___ Records to process

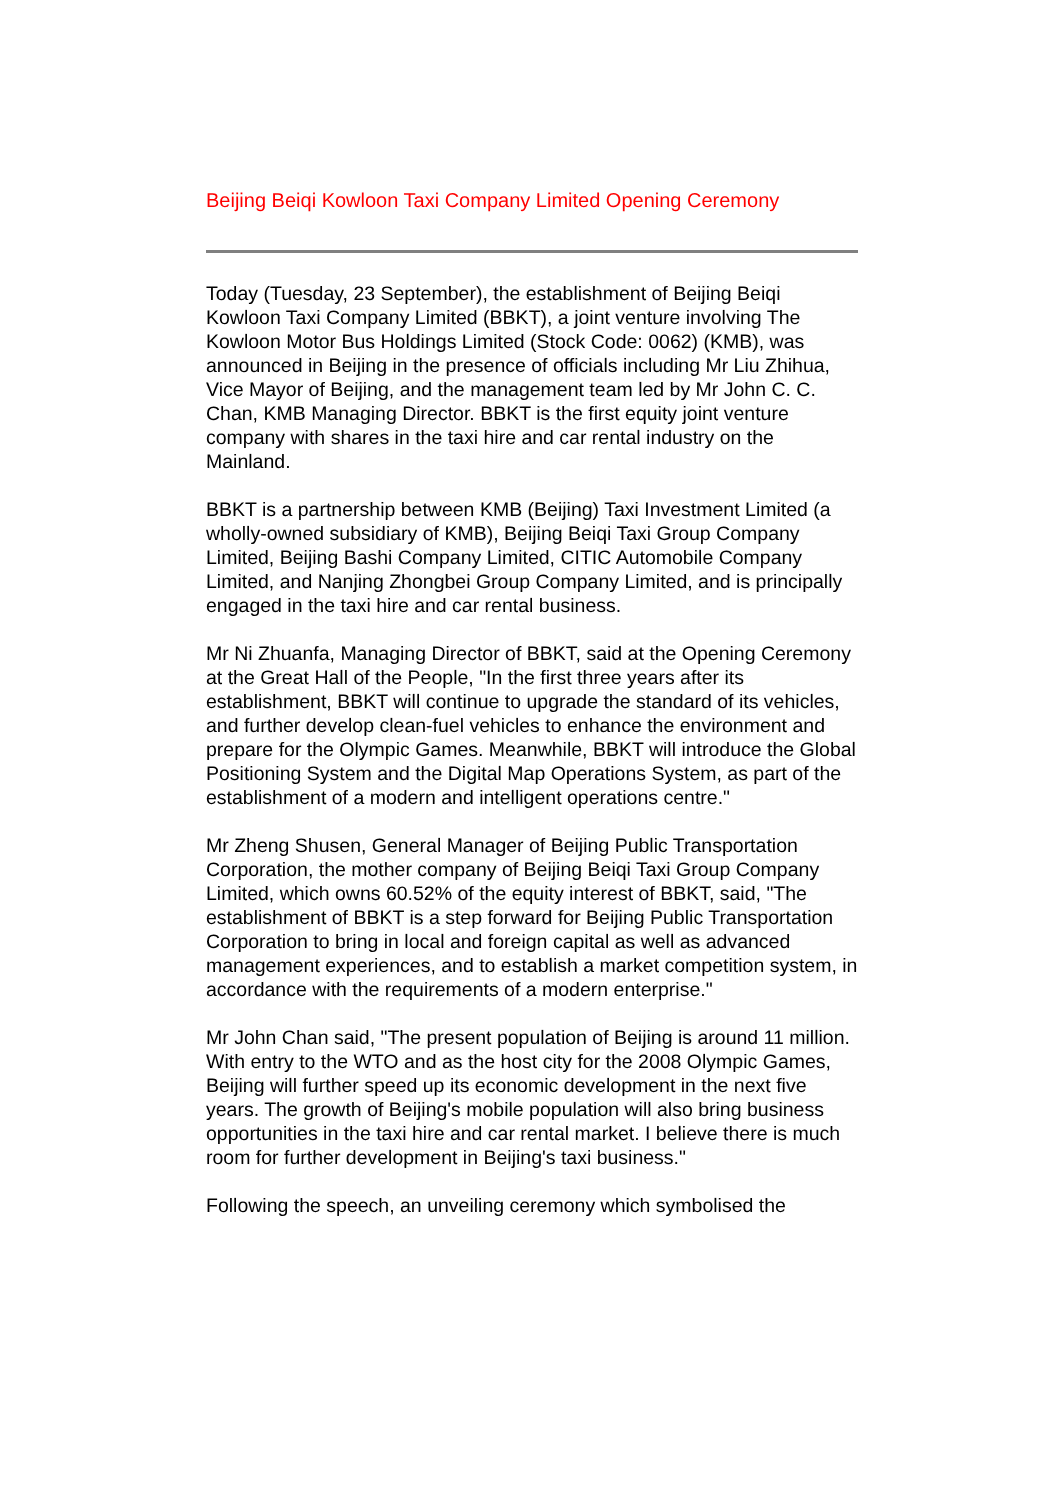Beijing Beiqi Kowloon Taxi Company Limited Opening Ceremony
Today (Tuesday, 23 September), the establishment of Beijing Beiqi Kowloon Taxi Company Limited (BBKT), a joint venture involving The Kowloon Motor Bus Holdings Limited (Stock Code: 0062) (KMB), was announced in Beijing in the presence of officials including Mr Liu Zhihua, Vice Mayor of Beijing, and the management team led by Mr John C. C. Chan, KMB Managing Director. BBKT is the first equity joint venture company with shares in the taxi hire and car rental industry on the Mainland.
BBKT is a partnership between KMB (Beijing) Taxi Investment Limited (a wholly-owned subsidiary of KMB), Beijing Beiqi Taxi Group Company Limited, Beijing Bashi Company Limited, CITIC Automobile Company Limited, and Nanjing Zhongbei Group Company Limited, and is principally engaged in the taxi hire and car rental business.
Mr Ni Zhuanfa, Managing Director of BBKT, said at the Opening Ceremony at the Great Hall of the People, "In the first three years after its establishment, BBKT will continue to upgrade the standard of its vehicles, and further develop clean-fuel vehicles to enhance the environment and prepare for the Olympic Games. Meanwhile, BBKT will introduce the Global Positioning System and the Digital Map Operations System, as part of the establishment of a modern and intelligent operations centre."
Mr Zheng Shusen, General Manager of Beijing Public Transportation Corporation, the mother company of Beijing Beiqi Taxi Group Company Limited, which owns 60.52% of the equity interest of BBKT, said, "The establishment of BBKT is a step forward for Beijing Public Transportation Corporation to bring in local and foreign capital as well as advanced management experiences, and to establish a market competition system, in accordance with the requirements of a modern enterprise."
Mr John Chan said, "The present population of Beijing is around 11 million. With entry to the WTO and as the host city for the 2008 Olympic Games, Beijing will further speed up its economic development in the next five years. The growth of Beijing's mobile population will also bring business opportunities in the taxi hire and car rental market. I believe there is much room for further development in Beijing's taxi business."
Following the speech, an unveiling ceremony which symbolised the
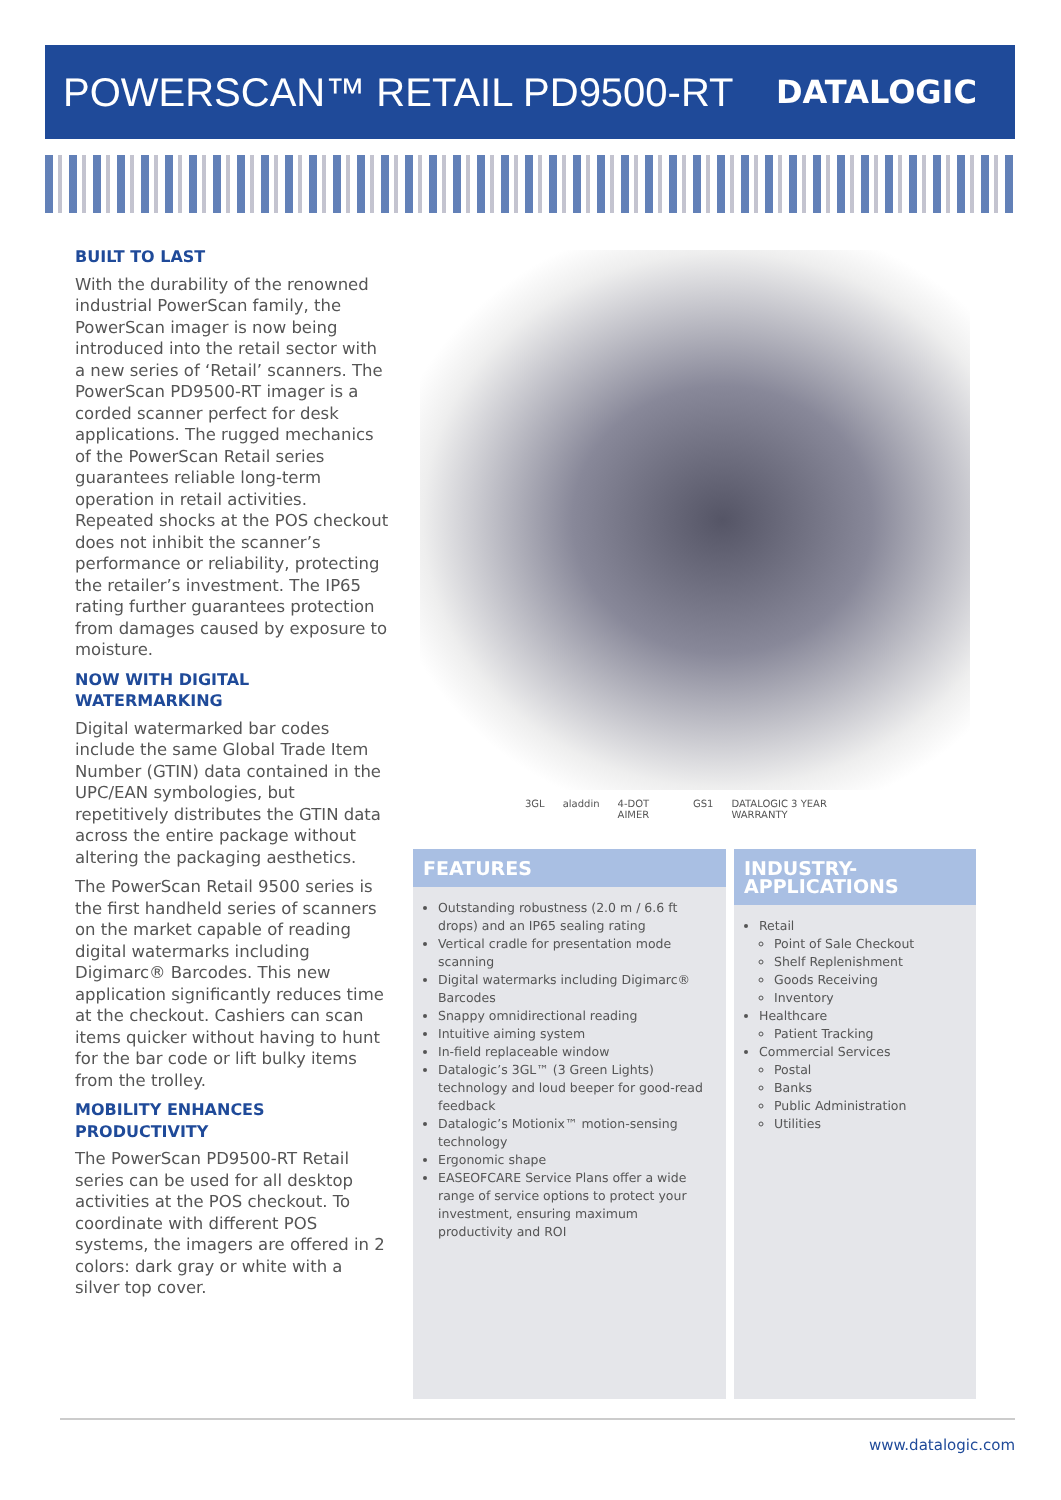POWERSCAN™ RETAIL PD9500-RT
DATALOGIC
BUILT TO LAST
With the durability of the renowned industrial PowerScan family, the PowerScan imager is now being introduced into the retail sector with a new series of ‘Retail’ scanners. The PowerScan PD9500-RT imager is a corded scanner perfect for desk applications. The rugged mechanics of the PowerScan Retail series guarantees reliable long-term operation in retail activities. Repeated shocks at the POS checkout does not inhibit the scanner’s performance or reliability, protecting the retailer’s investment. The IP65 rating further guarantees protection from damages caused by exposure to moisture.
NOW WITH DIGITAL WATERMARKING
Digital watermarked bar codes include the same Global Trade Item Number (GTIN) data contained in the UPC/EAN symbologies, but repetitively distributes the GTIN data across the entire package without altering the packaging aesthetics.
The PowerScan Retail 9500 series is the first handheld series of scanners on the market capable of reading digital watermarks including Digimarc® Barcodes. This new application significantly reduces time at the checkout. Cashiers can scan items quicker without having to hunt for the bar code or lift bulky items from the trolley.
MOBILITY ENHANCES PRODUCTIVITY
The PowerScan PD9500-RT Retail series can be used for all desktop activities at the POS checkout. To coordinate with different POS systems, the imagers are offered in 2 colors: dark gray or white with a silver top cover.
3GL aladdin 4-DOT AIMER GS1 DATALOGIC 3 YEAR WARRANTY
FEATURES
Outstanding robustness (2.0 m / 6.6 ft drops) and an IP65 sealing rating
Vertical cradle for presentation mode scanning
Digital watermarks including Digimarc® Barcodes
Snappy omnidirectional reading
Intuitive aiming system
In-field replaceable window
Datalogic’s 3GL™ (3 Green Lights) technology and loud beeper for good-read feedback
Datalogic’s Motionix™ motion-sensing technology
Ergonomic shape
EASEOFCARE Service Plans offer a wide range of service options to protect your investment, ensuring maximum productivity and ROI
INDUSTRY-APPLICATIONS
Retail
Point of Sale Checkout
Shelf Replenishment
Goods Receiving
Inventory
Healthcare
Patient Tracking
Commercial Services
Postal
Banks
Public Administration
Utilities
www.datalogic.com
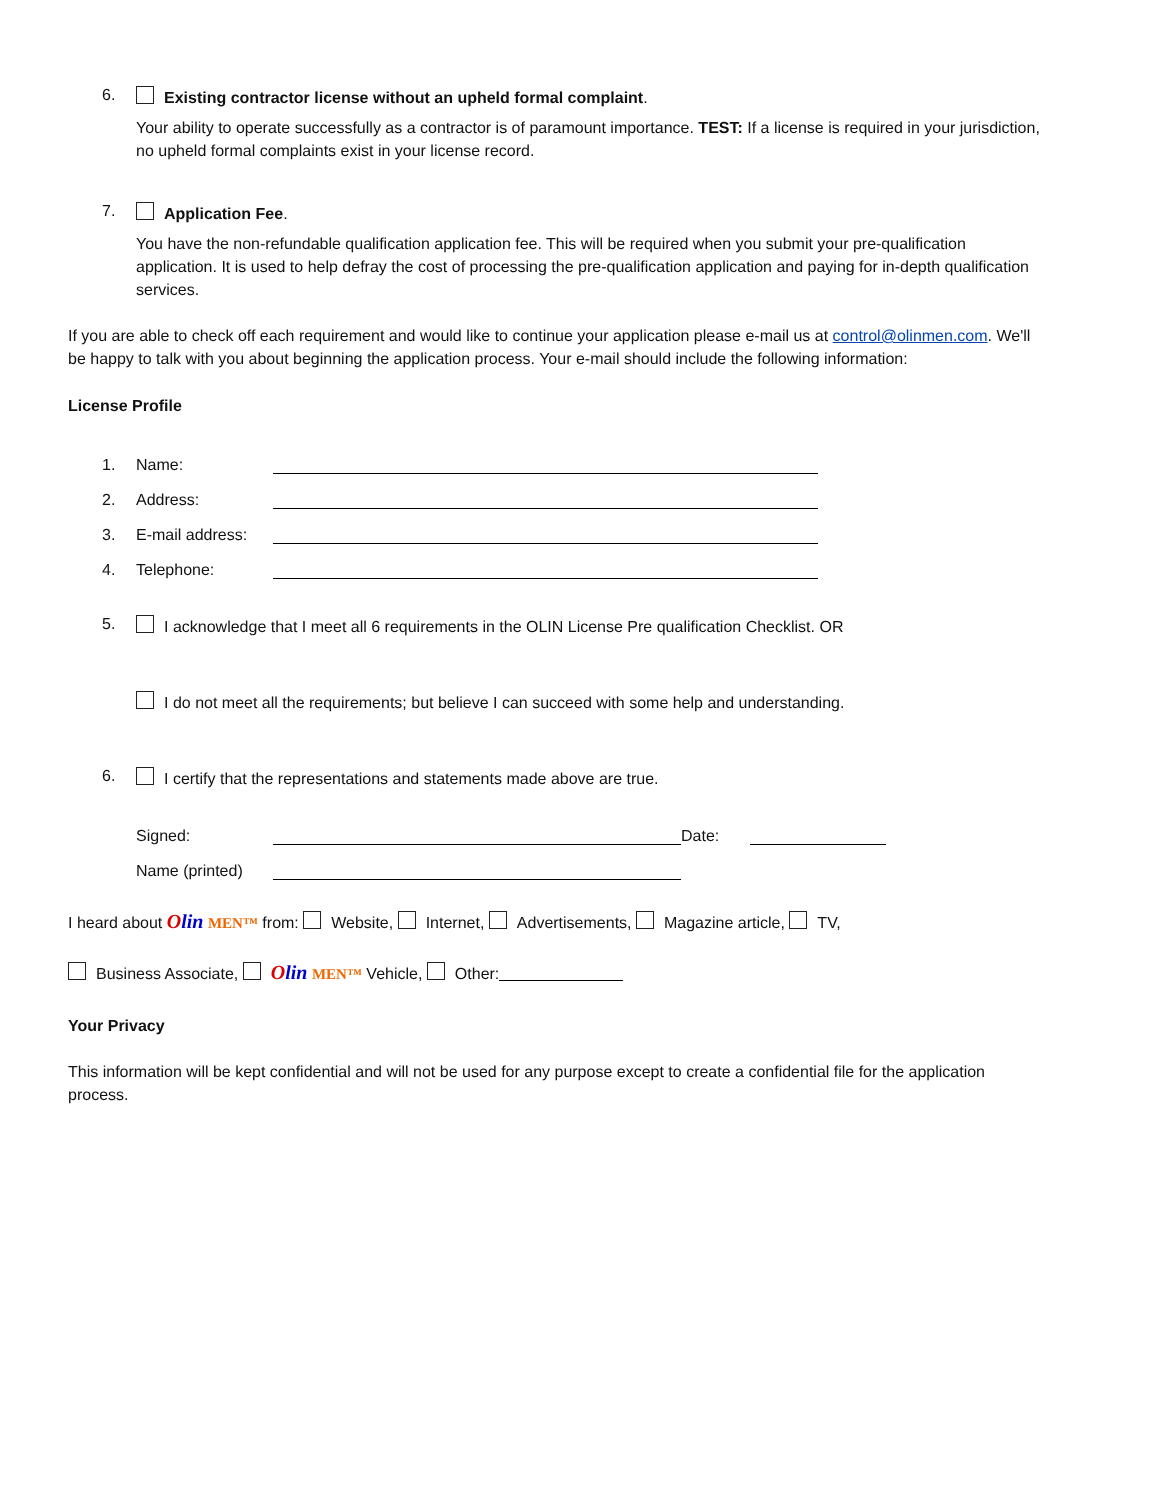6.
Existing contractor license without an upheld formal complaint.
Your ability to operate successfully as a contractor is of paramount importance. TEST: If a license is required in your jurisdiction, no upheld formal complaints exist in your license record.
7.
Application Fee.
You have the non-refundable qualification application fee. This will be required when you submit your pre-qualification application. It is used to help defray the cost of processing the pre-qualification application and paying for in-depth qualification services.
If you are able to check off each requirement and would like to continue your application please e-mail us at control@olinmen.com. We'll be happy to talk with you about beginning the application process. Your e-mail should include the following information:
License Profile
1. Name:
2. Address:
3. E-mail address:
4. Telephone:
5.
I acknowledge that I meet all 6 requirements in the OLIN License Pre qualification Checklist. OR
I do not meet all the requirements; but believe I can succeed with some help and understanding.
6.
I certify that the representations and statements made above are true.
Signed: Date:
Name (printed)
I heard about Olin MEN™ from: Website, Internet, Advertisements, Magazine article, TV,
Business Associate, Olin MEN™ Vehicle, Other:
Your Privacy
This information will be kept confidential and will not be used for any purpose except to create a confidential file for the application process.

______

__How to complete this task__. Retype only the stretch of lines above starting at the one with "Existing contractor license" and stopping at the one with "I acknowledge that", exactly as written, with both kept.

__Solution for this exercise__.
Existing contractor license without an upheld formal complaint.
Your ability to operate successfully as a contractor is of paramount importance. TEST: If a license is required in your jurisdiction, no upheld formal complaints exist in your license record.
7.
Application Fee.
You have the non-refundable qualification application fee. This will be required when you submit your pre-qualification application. It is used to help defray the cost of processing the pre-qualification application and paying for in-depth qualification services.
If you are able to check off each requirement and would like to continue your application please e-mail us at control@olinmen.com. We'll be happy to talk with you about beginning the application process. Your e-mail should include the following information:
License Profile
1. Name:
2. Address:
3. E-mail address:
4. Telephone:
5.
I acknowledge that I meet all 6 requirements in the OLIN License Pre qualification Checklist. OR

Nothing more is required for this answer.